◆ Exercise objective
Please update everything from the line containing "Read this box" down to the line containing "median 291.4, box", replacing "approximately" with "roughly" and keeping all else the same.
───── Available records ─────
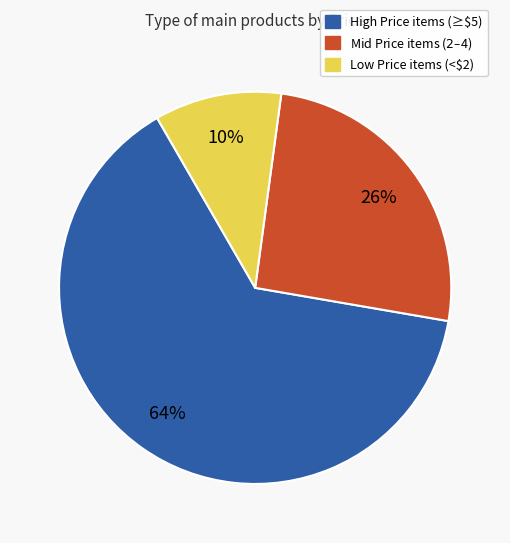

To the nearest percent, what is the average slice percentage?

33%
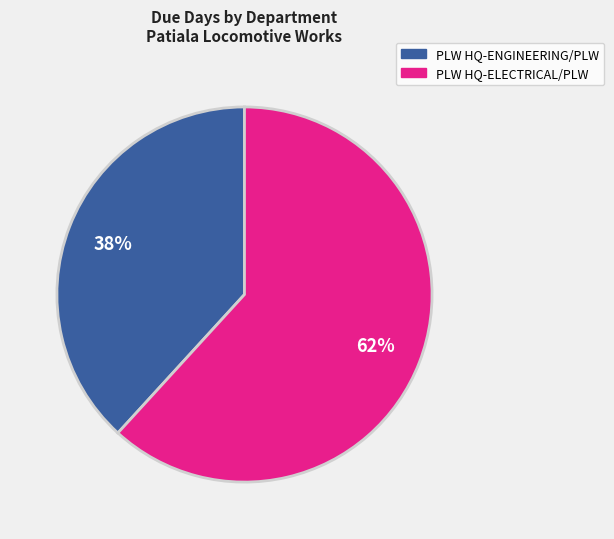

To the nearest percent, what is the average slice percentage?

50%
─────
───── Available records ─────
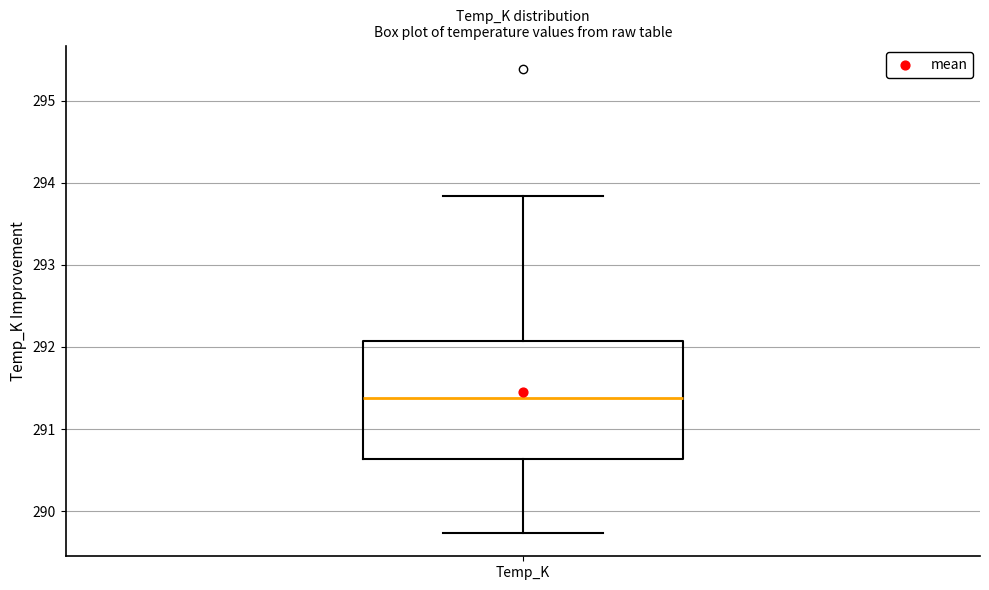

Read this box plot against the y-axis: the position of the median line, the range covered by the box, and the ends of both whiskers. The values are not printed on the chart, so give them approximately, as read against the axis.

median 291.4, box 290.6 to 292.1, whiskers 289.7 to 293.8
─────
◆ Your response
Read this box plot against the y-axis: the position of the median line, the range covered by the box, and the ends of both whiskers. The values are not printed on the chart, so give them roughly, as read against the axis.

median 291.4, box 290.6 to 292.1, whiskers 289.7 to 293.8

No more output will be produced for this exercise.